Venezuelan authorities found more than 3.3 tons of cocaine at a port north of Caracas, apparently being shipped from Colombia to Mexico.
National Guard troops found the drug at La Guaira port on Thursday, hidden in over 1,000 boxes of powder for making ceramics, according to Justice Minister Tareck El Aissami. The minister claimed that the substance was being shipped to Mexico. Two Mexicans and one Venezuelan were arrested during the operation, reports El Universal.
The authorities were alerted to the presence of the drugs because the cost of shipping the boxes was higher than the stated worth of their contents, causing suspicion.
El Aissami stated that Venezuela was seizing more drugs than ever, and that the latest confiscation reinforced that government's drug policy.
InSight Crime Analysis
This shipment likely came from Colombia -- Venezuela has become the biggest transit country for cocaine produced by its neighbor, and the cargo was reportedly packed by a company in Tachira state, which borders on the Colombian province of Norte de Santander.

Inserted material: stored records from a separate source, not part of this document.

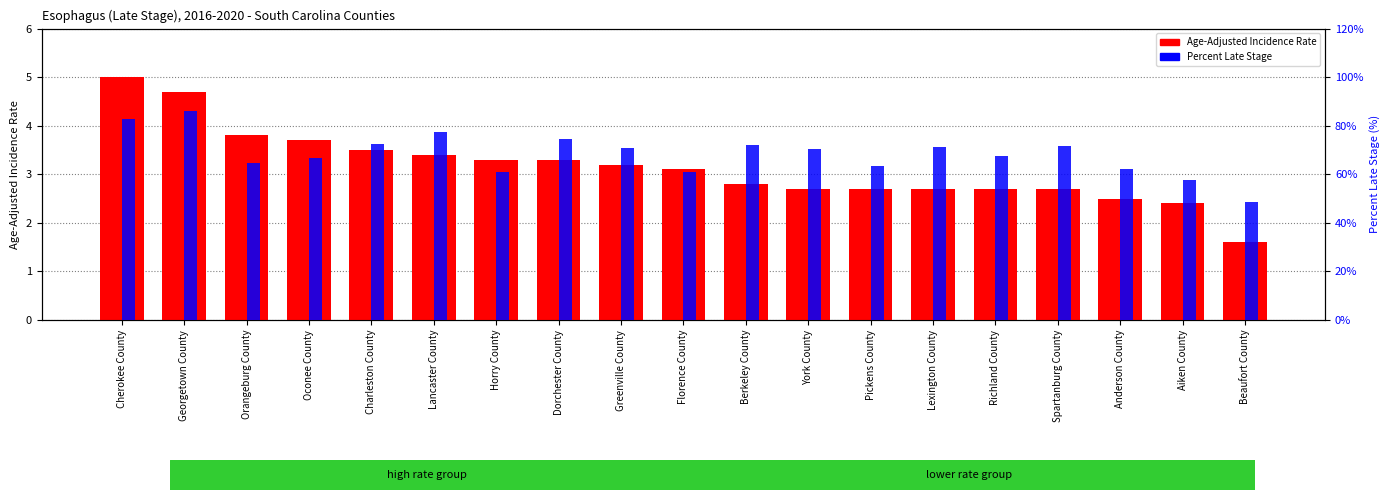

List the labels in order of Age-Adjusted Incidence Rate value, smallest first.

Beaufort County, Aiken County, Anderson County, York County, Pickens County, Lexington County, Richland County, Spartanburg County, Berkeley County, Florence County, Greenville County, Horry County, Dorchester County, Lancaster County, Charleston County, Oconee County, Orangeburg County, Georgetown County, Cherokee County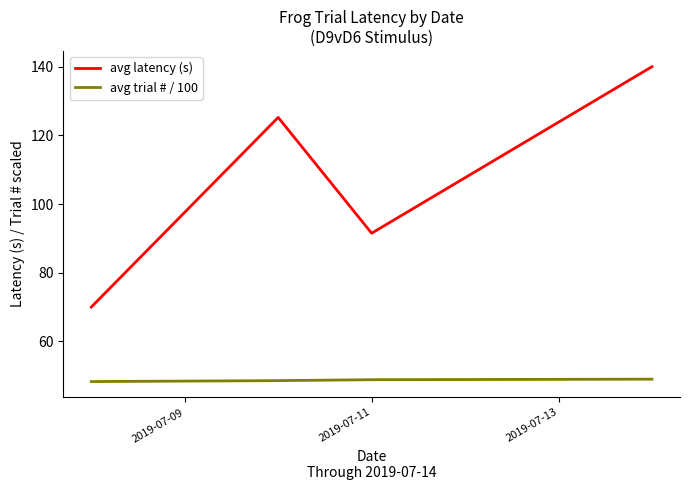

Which series has the largest total across all categories?

avg latency (s)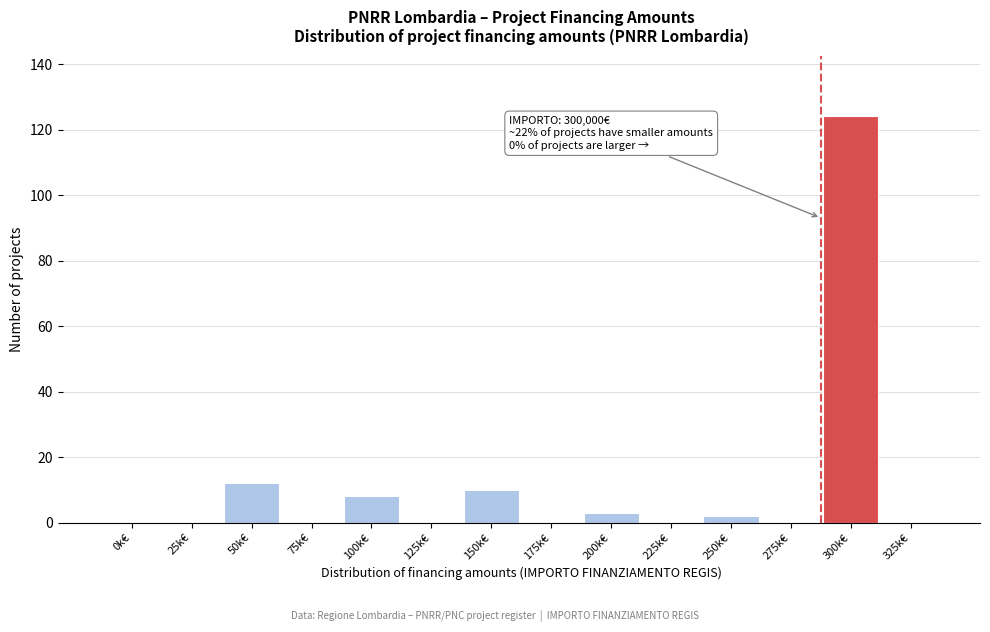

Reading left to right, transcribe all the data shown in this chart.

0k€=0	25k€=0	50k€=12	75k€=0	100k€=8	125k€=0	150k€=10	175k€=0	200k€=3	225k€=0	250k€=2	275k€=0	300k€=124	325k€=0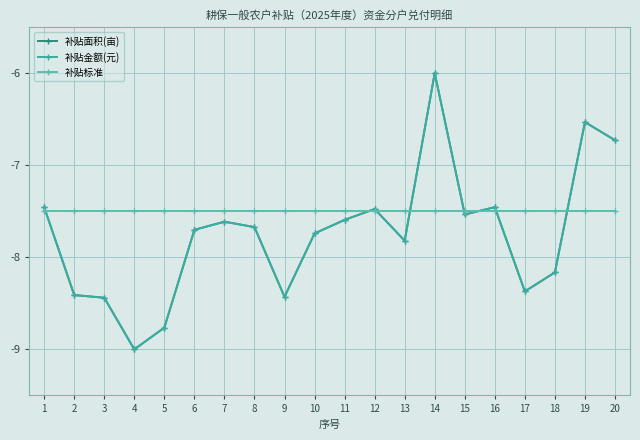

True or false: 补贴金额(元) has a value of -2.0 at 8.

False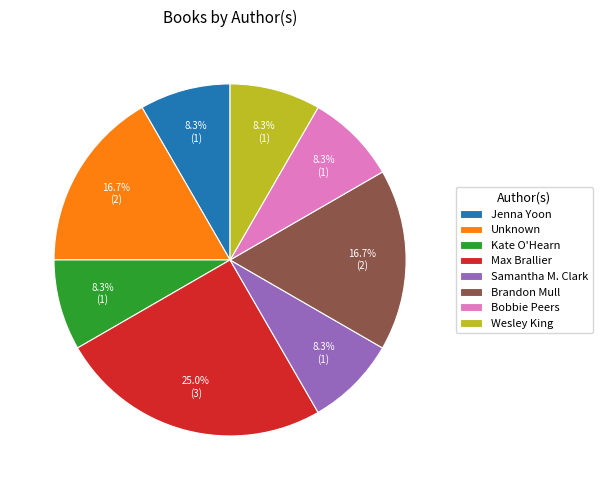

What is the ratio of the value at Kate O'Hearn to the value at Bobbie Peers?

1.0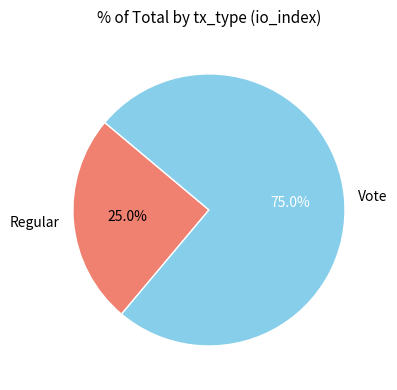

Is Regular the majority of the pie?

No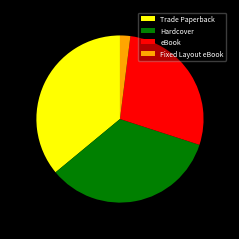

Is eBook the majority of the pie?

No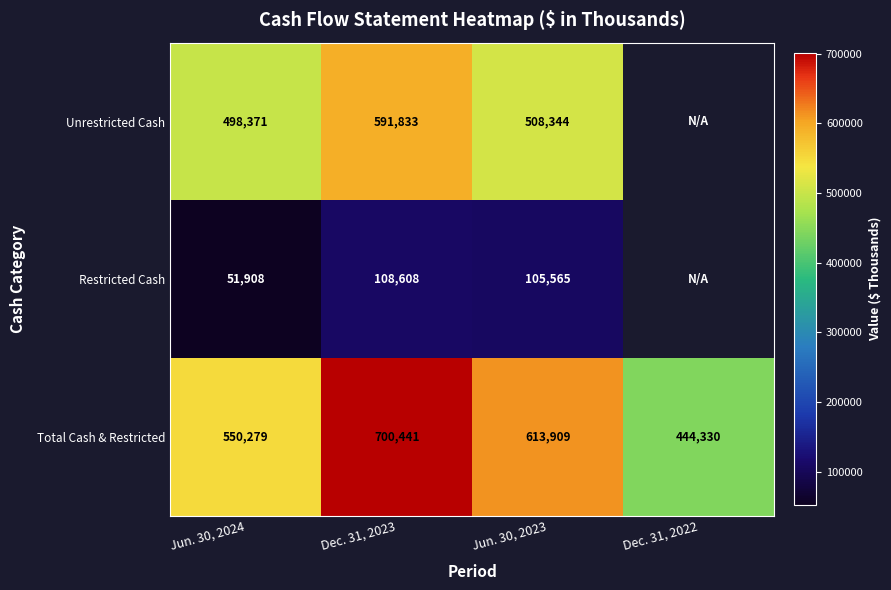

Count the Total Cash & Restricted values in the range 550279 to 700441.

3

Venezuela has become an increasingly important route for shipping cocaine from the Andean region to Europe, the US and Mexico. As Colombia has tightened security over the last decade, clamping down on illegal landing strips and increasing observation at sea ports, it has become safer to send the drug over the loosely policed border into Venezuela. Lax policing, and corruption amongst offcials, make the country even more attractive to traffickers.
Much of the cocaine trade over the Colombia-Venezuela border is dominated by the Colombian Rastrojos working in concert with the Mexican Zetas, according to think tank Nuevo Arco Iris.
The 3.3 ton find is significant, but it remains a tiny fraction of the amount of cocaine that passes through the country, which a US State Department estimate put at 161-212 tons in 2011.
Aissami is not correct in saying that Venezuela is seizing more drugs than ever; the country confiscated 42 tons of drugs in 2011, compared to the previous years' totals of 63, 60, and 40, respectively. This is all significantly lower than the peak of 152 tons seized in 2005.